A history of conspiracy theories, falsehoods
Patel has claimed for years that the January 6 attack on the US Capitol, instigated by Trump with the intention to illegally overturn the 2020 election in his favour, was planned and executed by FBI through its undercover operatives and informants.
Michael Horowitz, the Inspector General of the Department of Justice, concluded in his investigation of the FBI’s handling of informants and intelligence leading up to the Jan. 6 attack that the FBI “did not have any undercover employees” in the mob that day, according to The New York Times.
Horowitz’s report concluded that there were 26 persons with a history of providing information to the FBI who were in Washington DC on Jan. 6, 2021. Out of these 26 persons, the report said that only three informants were told to “report on specific domestic terrorism case subjects” planning to attend Trump’s rally that day where he egged on the mob to attack the Capitol and none of them was ordered to or were authorised to encourage an attack on the Capitol.

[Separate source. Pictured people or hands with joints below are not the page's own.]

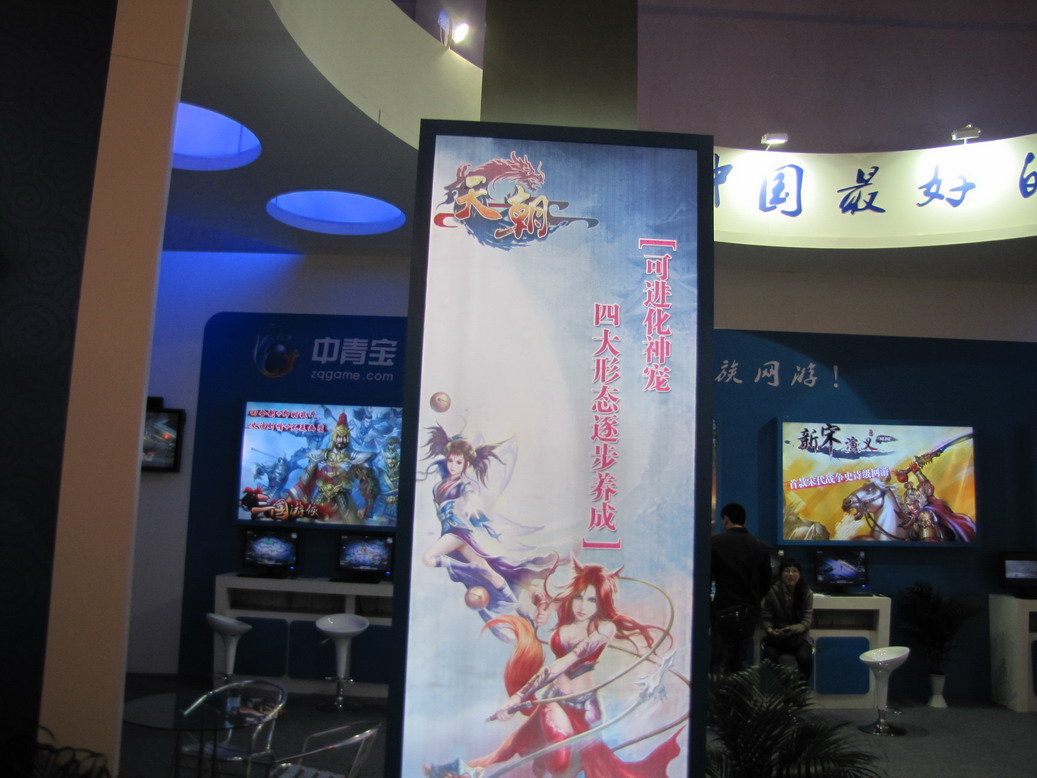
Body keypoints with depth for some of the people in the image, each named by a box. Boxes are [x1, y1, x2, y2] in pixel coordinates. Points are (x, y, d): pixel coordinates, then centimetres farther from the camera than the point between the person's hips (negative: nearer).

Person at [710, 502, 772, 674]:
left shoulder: (716, 542, -9)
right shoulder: (759, 546, 4)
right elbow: (766, 582, 8)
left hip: (723, 612, -4)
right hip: (750, 613, 4)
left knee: (720, 665, 1)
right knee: (742, 663, 14)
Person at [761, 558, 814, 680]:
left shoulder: (807, 593, -2)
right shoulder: (772, 591, -4)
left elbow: (807, 621, -6)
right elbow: (766, 616, 0)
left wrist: (792, 629, -25)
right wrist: (769, 629, -22)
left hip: (800, 636, 1)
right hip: (776, 637, 0)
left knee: (804, 657, -30)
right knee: (770, 656, -30)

Patel has also peddled for years that a document emerging indirectly from the Hillary Clinton’s 2016 presidential campaign, Steele Dossier, was the basis of FBI’s investigation into Russian interference in 2016 election in favour of Trump. However, that’s not true.
The FBI opened the Russia investigation on July 31, 2016, after a tip from Australian government, according to two investigations by Horowitz and Special Counsel John Durham.
The Australian authorities had alerted the FBI that a foreign policy aide on the Trump campaign had suggested to Australian diplomats that Russia was planning to plant dirt on Hillary to damage her candidacy and boost Trump’s prospects in the election, according to The Times.
While the FBI began the investigation on July 31, 2016, it received the Steele Dossier weeks later on Sept. 19.